* _Task to complete_: Restate the records in their entirety, word for word.

Dataset entries
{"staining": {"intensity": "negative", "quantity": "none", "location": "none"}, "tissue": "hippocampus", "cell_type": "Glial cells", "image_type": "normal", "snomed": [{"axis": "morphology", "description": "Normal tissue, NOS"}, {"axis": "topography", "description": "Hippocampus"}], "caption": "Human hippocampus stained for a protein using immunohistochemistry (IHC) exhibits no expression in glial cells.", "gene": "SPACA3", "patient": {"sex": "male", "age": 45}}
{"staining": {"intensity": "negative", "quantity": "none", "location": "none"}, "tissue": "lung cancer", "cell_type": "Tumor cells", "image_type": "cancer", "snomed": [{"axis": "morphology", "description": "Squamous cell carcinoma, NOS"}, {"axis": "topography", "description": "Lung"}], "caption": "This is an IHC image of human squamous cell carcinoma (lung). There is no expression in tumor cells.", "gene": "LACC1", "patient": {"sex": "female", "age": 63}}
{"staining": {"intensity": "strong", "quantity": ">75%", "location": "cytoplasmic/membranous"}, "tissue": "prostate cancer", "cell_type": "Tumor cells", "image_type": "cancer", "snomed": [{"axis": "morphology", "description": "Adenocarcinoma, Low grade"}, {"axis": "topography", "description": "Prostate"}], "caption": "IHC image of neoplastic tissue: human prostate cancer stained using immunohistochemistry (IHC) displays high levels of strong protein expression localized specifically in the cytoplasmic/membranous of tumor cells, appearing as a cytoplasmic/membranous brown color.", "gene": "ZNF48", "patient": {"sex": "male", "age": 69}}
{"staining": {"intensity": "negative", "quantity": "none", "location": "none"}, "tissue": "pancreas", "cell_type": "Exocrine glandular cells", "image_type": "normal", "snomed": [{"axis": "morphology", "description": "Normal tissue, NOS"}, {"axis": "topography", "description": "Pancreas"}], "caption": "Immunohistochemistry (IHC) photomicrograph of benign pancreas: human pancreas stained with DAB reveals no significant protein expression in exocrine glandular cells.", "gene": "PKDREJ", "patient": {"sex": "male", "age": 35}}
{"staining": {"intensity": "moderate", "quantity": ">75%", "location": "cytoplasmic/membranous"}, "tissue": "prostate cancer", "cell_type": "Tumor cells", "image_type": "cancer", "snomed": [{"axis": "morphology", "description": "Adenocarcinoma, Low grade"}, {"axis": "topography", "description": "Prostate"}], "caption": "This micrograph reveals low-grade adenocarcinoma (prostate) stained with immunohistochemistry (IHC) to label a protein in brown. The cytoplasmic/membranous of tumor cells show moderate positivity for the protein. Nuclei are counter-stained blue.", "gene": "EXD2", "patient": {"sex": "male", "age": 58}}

* _Solution_:
{"staining": {"intensity": "negative", "quantity": "none", "location": "none"}, "tissue": "hippocampus", "cell_type": "Glial cells", "image_type": "normal", "snomed": [{"axis": "morphology", "description": "Normal tissue, NOS"}, {"axis": "topography", "description": "Hippocampus"}], "caption": "Human hippocampus stained for a protein using immunohistochemistry (IHC) exhibits no expression in glial cells.", "gene": "SPACA3", "patient": {"sex": "male", "age": 45}}
{"staining": {"intensity": "negative", "quantity": "none", "location": "none"}, "tissue": "lung cancer", "cell_type": "Tumor cells", "image_type": "cancer", "snomed": [{"axis": "morphology", "description": "Squamous cell carcinoma, NOS"}, {"axis": "topography", "description": "Lung"}], "caption": "This is an IHC image of human squamous cell carcinoma (lung). There is no expression in tumor cells.", "gene": "LACC1", "patient": {"sex": "female", "age": 63}}
{"staining": {"intensity": "strong", "quantity": ">75%", "location": "cytoplasmic/membranous"}, "tissue": "prostate cancer", "cell_type": "Tumor cells", "image_type": "cancer", "snomed": [{"axis": "morphology", "description": "Adenocarcinoma, Low grade"}, {"axis": "topography", "description": "Prostate"}], "caption": "IHC image of neoplastic tissue: human prostate cancer stained using immunohistochemistry (IHC) displays high levels of strong protein expression localized specifically in the cytoplasmic/membranous of tumor cells, appearing as a cytoplasmic/membranous brown color.", "gene": "ZNF48", "patient": {"sex": "male", "age": 69}}
{"staining": {"intensity": "negative", "quantity": "none", "location": "none"}, "tissue": "pancreas", "cell_type": "Exocrine glandular cells", "image_type": "normal", "snomed": [{"axis": "morphology", "description": "Normal tissue, NOS"}, {"axis": "topography", "description": "Pancreas"}], "caption": "Immunohistochemistry (IHC) photomicrograph of benign pancreas: human pancreas stained with DAB reveals no significant protein expression in exocrine glandular cells.", "gene": "PKDREJ", "patient": {"sex": "male", "age": 35}}
{"staining": {"intensity": "moderate", "quantity": ">75%", "location": "cytoplasmic/membranous"}, "tissue": "prostate cancer", "cell_type": "Tumor cells", "image_type": "cancer", "snomed": [{"axis": "morphology", "description": "Adenocarcinoma, Low grade"}, {"axis": "topography", "description": "Prostate"}], "caption": "This micrograph reveals low-grade adenocarcinoma (prostate) stained with immunohistochemistry (IHC) to label a protein in brown. The cytoplasmic/membranous of tumor cells show moderate positivity for the protein. Nuclei are counter-stained blue.", "gene": "EXD2", "patient": {"sex": "male", "age": 58}}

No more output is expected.